The Financial Post broke a story last week regarding National Bank’s new mortgage marketing strategy. They discovered that Canada’s sixth largest bank was compensating real estate agents for referring mortgage customers. The discovery is troubling for mortgage brokers as they face an onslaught of big bank competition in the industry pitting them against enormous marketing budgets and built-in consumer loyalty.
Figures from a recent CAAMP survey tell us that banks still own half the market share for new mortgages being sought out.
|Source Type||New Mortgages|
|Other (Credit Unions)||24% (14%)|
Although consumers obtaining new mortgages (versus renewals) go through brokers 27% of the time, total broker market share now sits at 23%, which has dropped in recent years due to the aggressive market push of banks.
What’s unique about National Banks rewards program?
There are other big banks who offer rewards for referrals, such as RBC and TD, but the compensation is not usually cash. RBC’s program, RBC Referral Awards™, is meant for realtors or builder site agents, and compensates with points for referrals. TD’s Service Plus Rewards™ program also provides points as incentive, which can be redeemed for merchandise or travel rewards just the same.

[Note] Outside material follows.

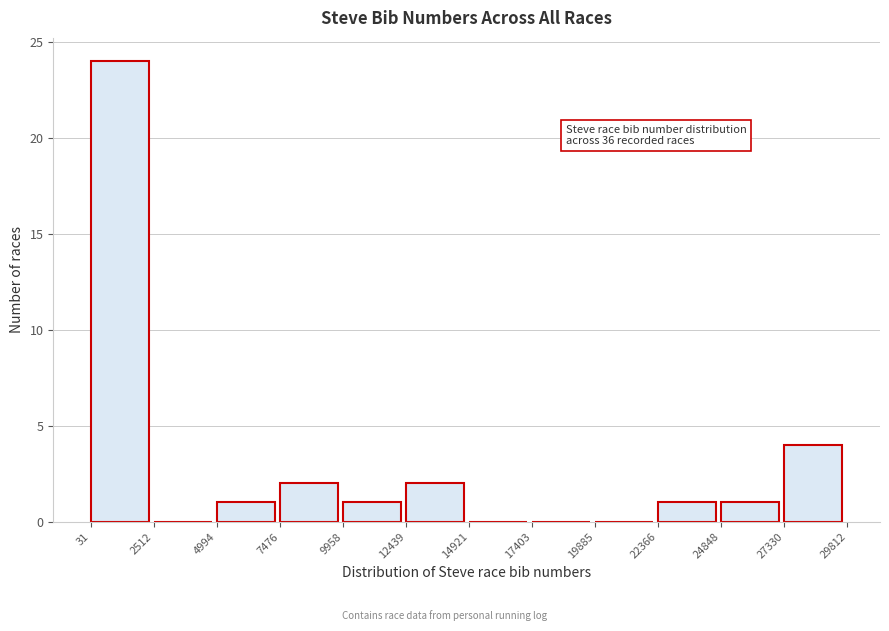

Over which range of the x-axis is the bar tallest?

31 to 2512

An investigation by Canadian Mortgage Trends revealed that some National Bank reps advertising online for realtor referrals – pay out 50 basis points (0.5%) of the mortgage amount. Using cash as an incentive is a great tool for motivation, especially in today’s economic environment. Consider a realtors situation, they can refer their clients to either a bank for “points” or money, or a broker they have a relationship with. In today’s economy, which method do you think they’re more likely to favour?

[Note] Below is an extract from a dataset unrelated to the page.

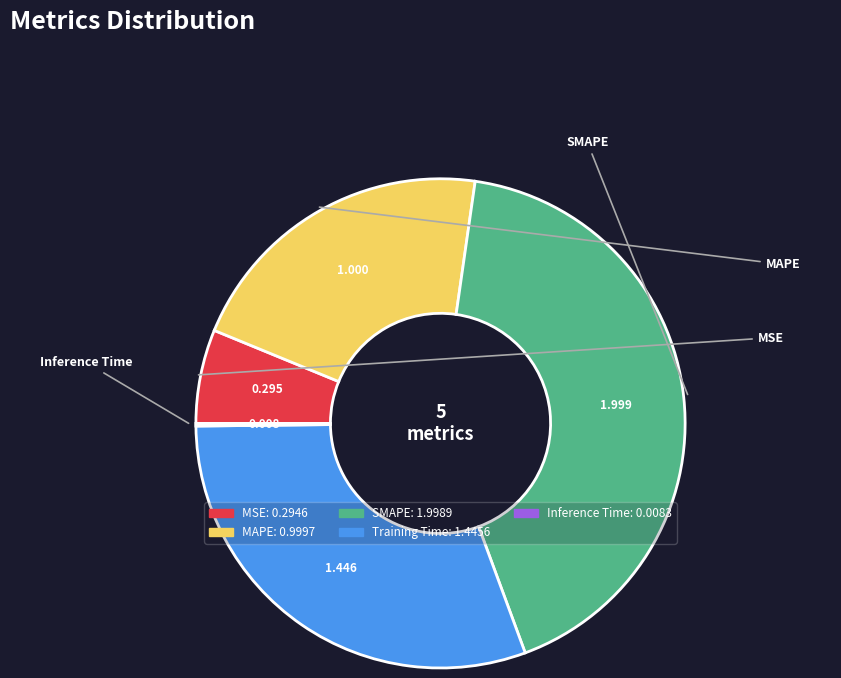

What is the largest slice in the pie chart?

SMAPE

However, as per regulation, real estate agents must disclose any financial incentive when referring clients to mortgage specialists.
So why would National Bank prefer realtors?

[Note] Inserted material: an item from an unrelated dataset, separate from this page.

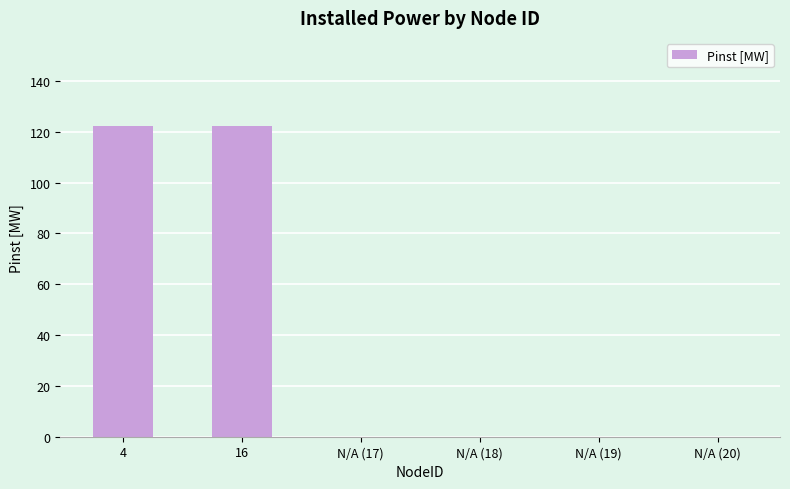

What is the sum of all values?

245.0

National Bank CEO Louis Vachon was quoted as saying, “I’m trying still to do more business with real estate agents because it’s less costly. So I’d rather get my origination from the cheapest source for mortgages”.
Banks vs Brokers
Remember to do your homework when comparing mortgage rates to ensure you get the best product that fits you. Speak to a qualified mortgage broker because they work for you by keeping your best interests in mind. It’s also a broker’s job to stay current with the mortgage industry and what each lender’s rates look like. You might not find the same level of service when dealing with a bank mortgage specialist, who can only offer you the bank’s best rate – which can sometimes be a full percentage higher than the lowest mortgage rate available on the market.
What will happen?
Will National Bank come out on top? They are currently Canada’s sixth largest bank who just posted a second quarter profit of $295 million and are looking to increase their prescence in the market. Low Interest rates continue to keep the mortgage industry competitive. We’ll keep our ears to the ground to keep you updated!